> PASSAGE:
What does it feel like when your long-term marriage is suddenly over?
I would have to say that the feeling is comparable to being laid off from a job that you’ve been doing twenty four hours a day for over twenty years.
You’ve been humming along, learning and adapting to new situations and new environments as they came your way, doing all of the new training that was expected of you. Putting all of your energy into being the best that you can be, at the one job that you’ve been lead to believe is your “forever job”, even after retirement, only to be told one day that you are no longer needed.
Or even worse, that you are replaceable. Just like that.
Thank you for your service, leave your keys on the desk, and there’s the door.
And as that door closes behind you, you stand outside numb with disbelief, blinking in the glaring sunlight, still wondering what just happened, but there really isn’t any good explanation.
You’re just no longer a good fit. They’re moving in a new direction. Without you.
That’s what that first year during our separation felt like, for the most part. Walking around in a state of numbness, dazed and confused most of the time, wondering what just happened. Was it just a bad dream? This wasn’t what I was working towards, or had included as part of my life plan. Ever.
And there really isn’t an unemployment office to go to to look for this type of work right away. Even if there was, you really can’t take on a new job right now because you’re still responsible for many of the parts of your old job, plus the added bonus of managing this strange new world of divorce.
To handle the experience of divorce you will have to learn all of the new divorce lingo, how to find information that you never knew existed, and be available on any given day to sit at a very long table for hours on end. Reading drafts of long documents written in what sounds like a foreign language sometimes, looking for errors big and small, and negotiating every last detail of your life to put into a contract will be part of your new responsibilities.
And don’t forget the emails! Reading and responding to all of the new emails, from all of these newly hired professionals, as well as your soon to be ex, those will fill your inbox each and every day.

> PROBLEM 1: In the divorce essay, turn the paragraph beginning "To handle the experience of divorce" into a short bulleted list that keeps its main points.
> PROBLEM 2: Quote the stretch of the divorce essay from "Or even worse, that" through "direction. Without you.".
> PROBLEM 3: Continue the divorce essay from its last sentence.
The data after this point comes from a different source than the divorce essay.

> EXTRACTED INFORMATION:

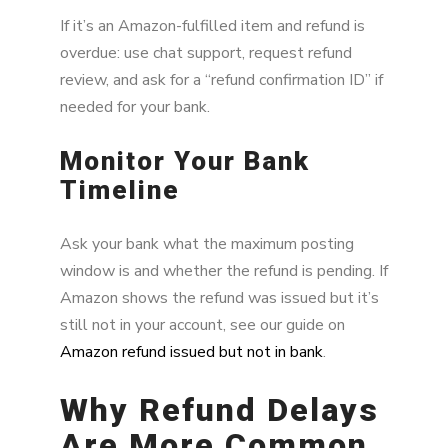
If it’s an Amazon-fulfilled item and refund is
overdue: use chat support, request refund
review, and ask for a “refund confirmation ID” if
needed for your bank.
Monitor Your Bank
Timeline
Ask your bank what the maximum posting
window is and whether the refund is pending. If
Amazon shows the refund was issued but it’s
still not in your account, see our guide on
Amazon refund issued but not in bank
.
Why Refund Delays
Are More Common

> YOUR RESPONSE 1:
- Learn all the new divorce lingo.
- Find information you never knew existed.
- Be available on any given day to sit at a very long table for hours.
- Read drafts of long documents that sometimes sound like a foreign language, looking for errors big and small.
- Negotiate every last detail of your life to go into a contract.

> YOUR RESPONSE 2:
Or even worse, that you are replaceable. Just like that.
Thank you for your service, leave your keys on the desk, and there’s the door.
And as that door closes behind you, you stand outside numb with disbelief, blinking in the glaring sunlight, still wondering what just happened, but there really isn’t any good explanation.
You’re just no longer a good fit. They’re moving in a new direction. Without you.

> YOUR RESPONSE 3:
It’s as if you’ve already taken on another job!
Maybe there should be an unemployment office, for newly separated/divorced people to go to during that time. A time when you are so down about yourself, and just plain disappointed in life, that you need a time out. A time that you are feeling so overwhelmed by the shear magnitude of the challenge of disconnecting yourself from this life you’ve lived for so long, and so disgusted with all of it, that you can barely deal with the loss much less the idea of moving forward.
You need an oasis. A divorce oasis.
I picture it painted in soothing tones of blues and having nice, comfortable couches. The kind of couches you can just sink into with a pillow on your lap, or fall asleep and take a nap, because at this juncture in your life stress can keep you awake many long nights, but it can also put you to sleep many long days. They call it a defense mechanism, I call it depression, but whatever it you call it there should be comfy couches.
There will be private rooms that are sound-proofed for those days that you need to just scream, or cry uncontrollably, or shut yourself off from the world to catch your breath and clear your head.
No kids running in at your worst moments, no phones ringing, or emails chiming on your phone reminding you of the million things you are expected to keep doing regardless of the fact that your life is unraveling. Just a small room with a chair and maybe a bed, a side table with Kleenex and water.
Because all of that crying, screaming and unbelievable stress can be dehydrating.
Another area would have a bar, of course, as if that was even an option not to have one! You can’t go through this without at least a couple of shots, or margaritas, to blur the lines every once in awhile. (at least I couldn’t)
And lots of snacks, not the healthy kind either. You allowed – even expected – to give in to your cravings and comforts when you’re here. So bring on the chips, the dips, the bacon wrapped anything. Bring on the fried foods, and the chocolate covered everything!
Nobody will judge you, or suggest (with arched eyebrows) that you should be ‘eating healthy right now to be the best version of yourself during this horrible time’ here.
No. The people at the divorce oasis get it.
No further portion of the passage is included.